Domestic team information
- 1995–1998: Minor Counties
- 1992–2003: Cheshire

Career statistics
| Competition | List A |
| Matches | 19 |
| Runs scored | 525 |
| Batting average | 30.88 |
| 100s/50s | –/6 |
| Top score | 84 |
| Balls bowled | 259 |
| Wickets | 13 |
| Bowling average | 19.84 |
| 5 wickets in innings | – |
| 10 wickets in match | – |
| Best bowling | 3/21 |
| Catches/stumpings | 4/– |
- Source: Cricinfo, 13 April 2011

= Richard Hignett =

English cricketer (born 1972)

Richard Graeme Hignett (born 29 April 1972) is a former English cricketer. Hignett was a right-handed batsman who bowled right-arm fast-medium. He was born in Widnes, Lancashire.
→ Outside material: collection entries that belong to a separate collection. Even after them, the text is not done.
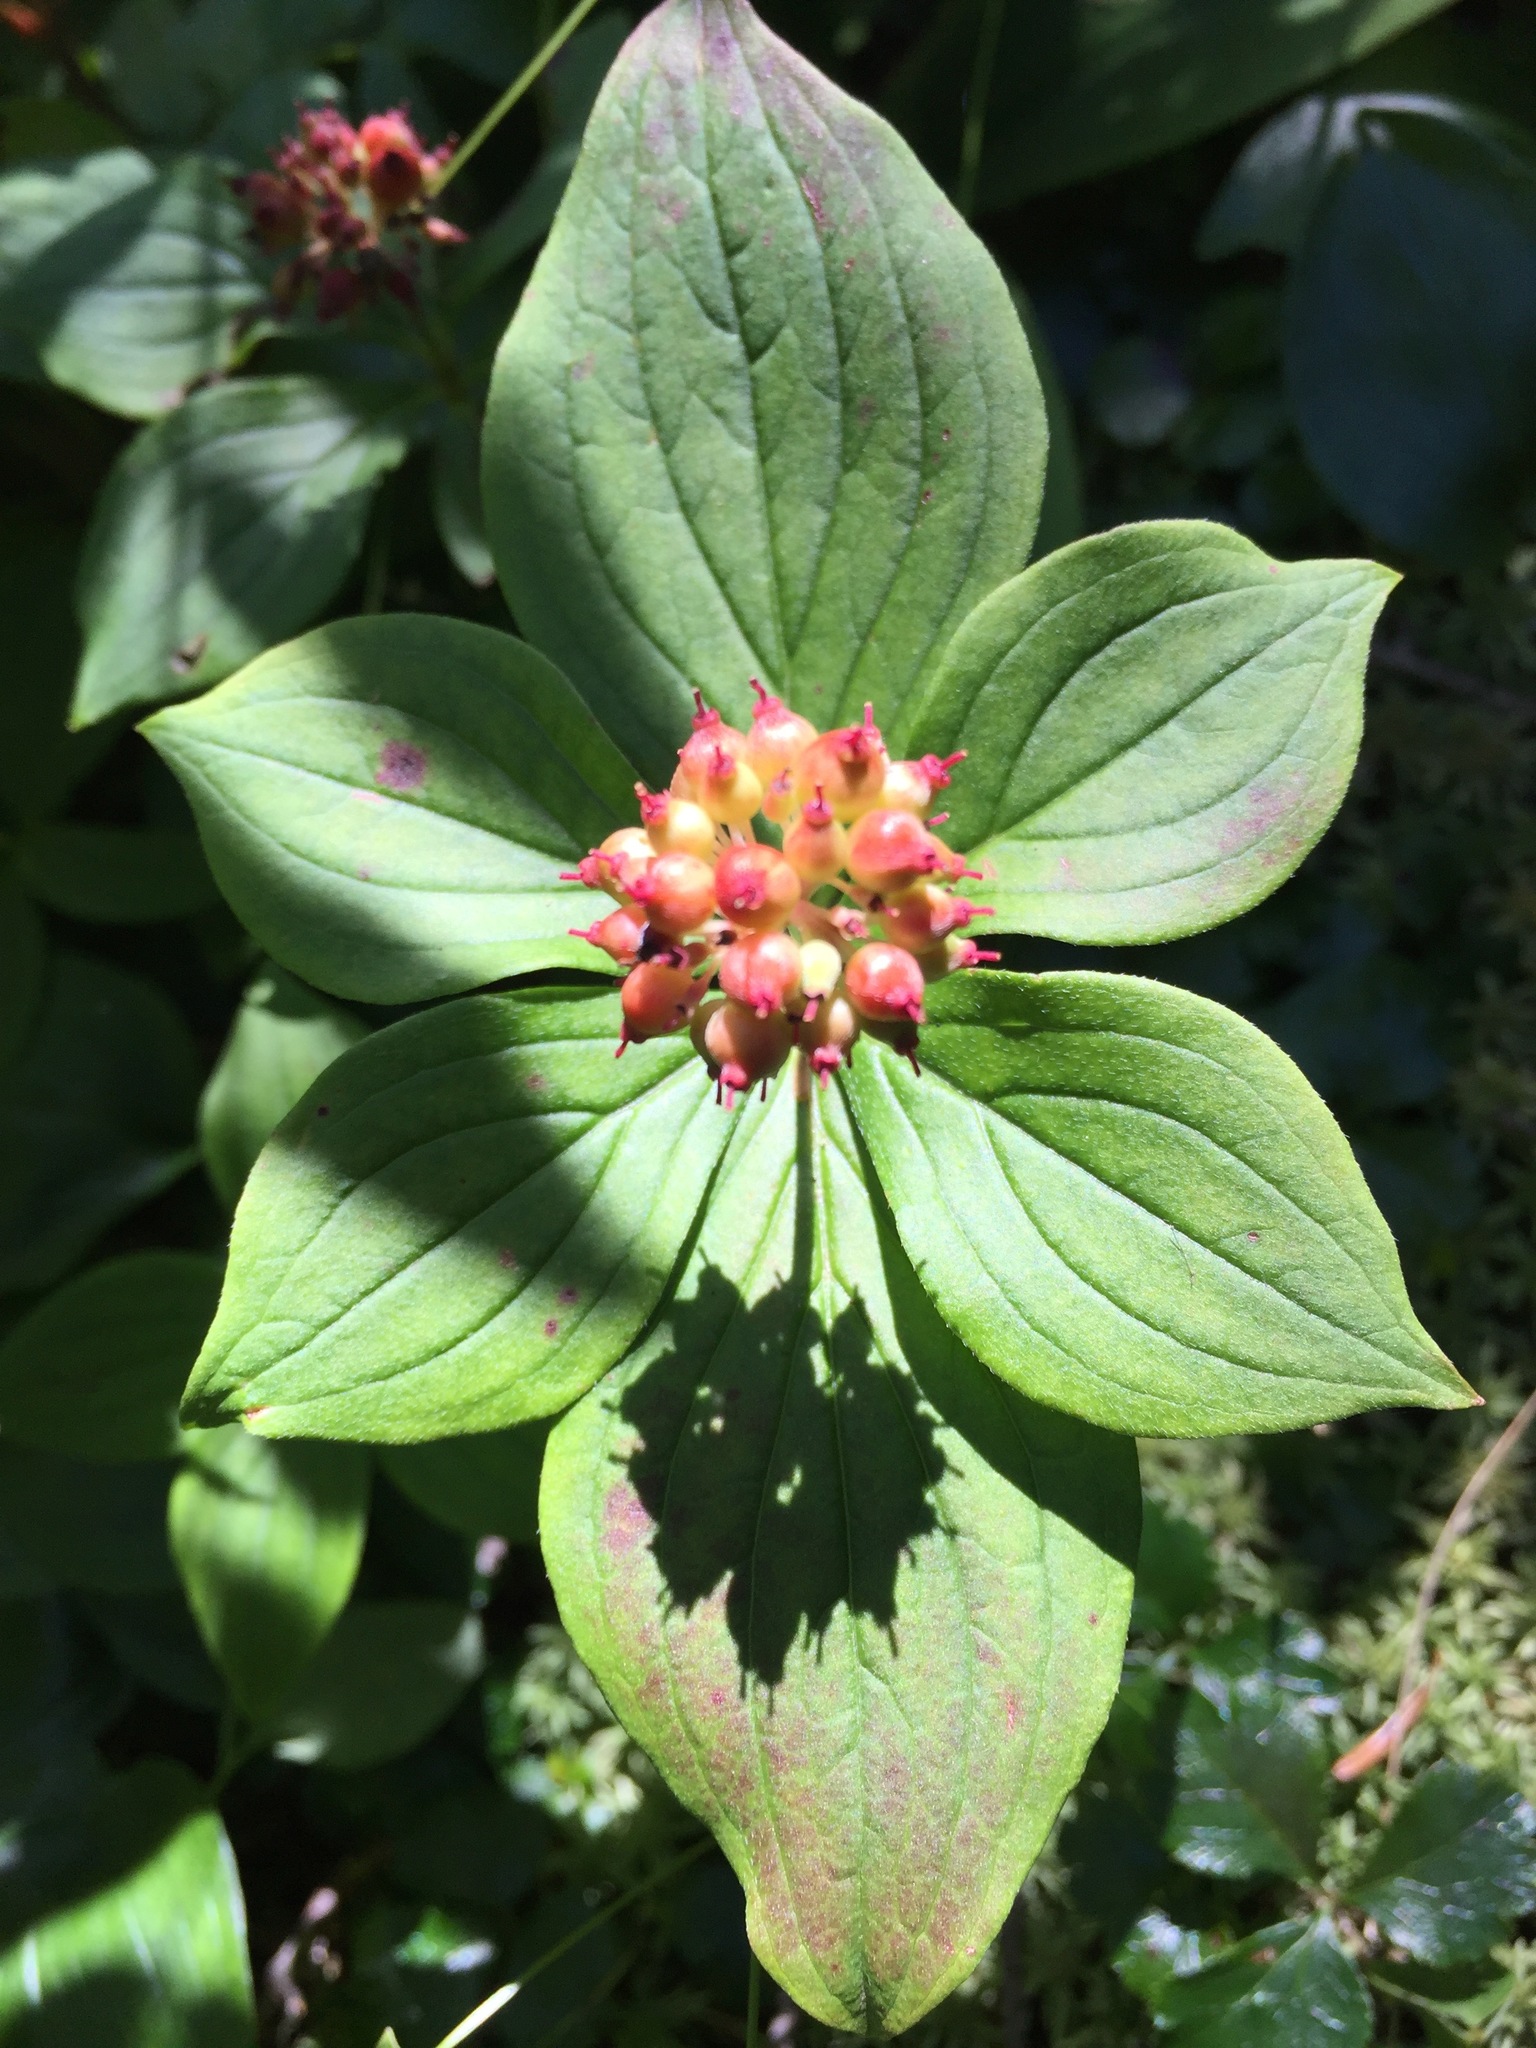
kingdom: Plantae
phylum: Tracheophyta
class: Magnoliopsida
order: Cornales
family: Cornaceae
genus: Cornus
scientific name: Cornus canadensis
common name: Creeping dogwood
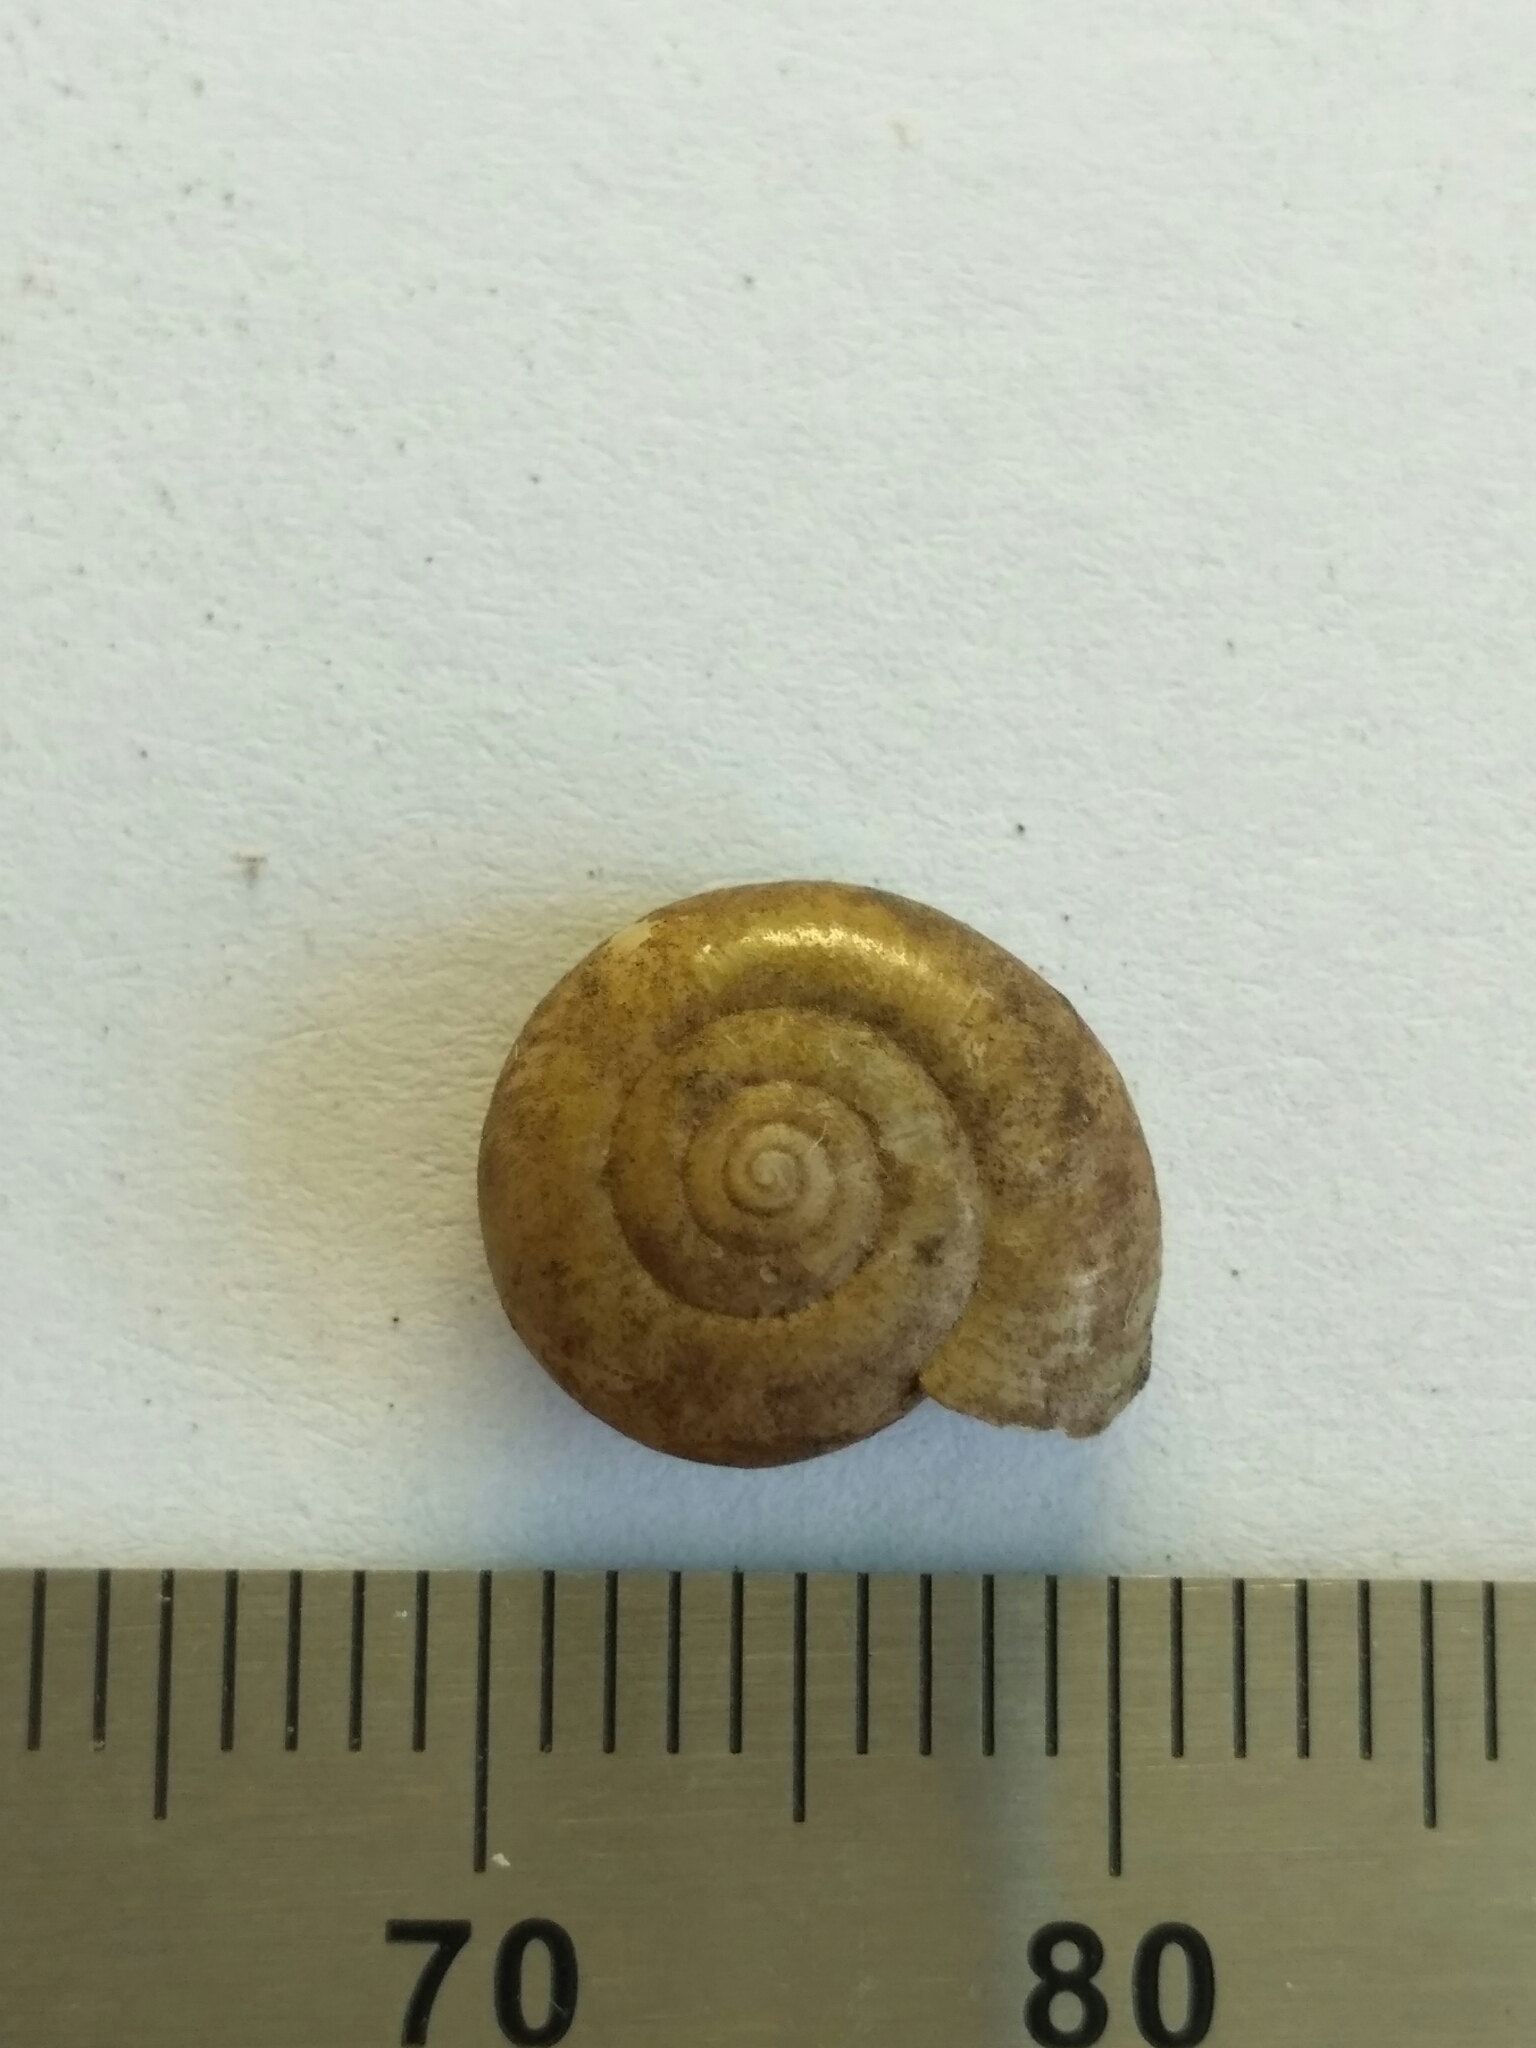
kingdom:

Hignett made his debut for Cheshire in the 1992 Minor Counties Championship against Shropshire. Hignett played Minor counties cricket for Cheshire from 1992 to 2003, including 83 Minor Counties Championship matches and 30 MCCA Knockout Trophy matches. In 1993, he made his List A debut against Nottinghamshire in the NatWest Trophy. He played 13 further List A matches for Cheshire, the last coming against Bedfordshire in the 1st round of the 2004 Cheltenham & Gloucester Trophy which was held in 2004. In his 14 List A matches for Cheshire, he scored 473 runs at a batting average of 36.38, with six half centuries and a high score of 84, which came against Lincolnshire in the 2nd round of the 2003 Cheltenham & Gloucester Trophy which was played in 2002. With the ball he took 8 wickets at a bowling average of 21.25, with best figures of 3/21.

Hignett also represented the Minor Counties cricket team in List A matches in the Benson and Hedges Cup, starting in 1995 against Durham. He played four further fixtures for the team, with his last appearance for them coming in the 1998 competition against Warwickshire. In total, he played 19 List A matches. In these he scored 525 runs at an average of 30.88, with a high score of 84. With the ball he took 13 wickets at an average of 19.84, with best figures of 3/21, which came against Huntingdonshire in the 1st round of the 2003 Cheltenham & Gloucester Trophy which was played in 2002.

He has played Second XI cricket for the Essex Second XI and the Nottinghamshire Second XI.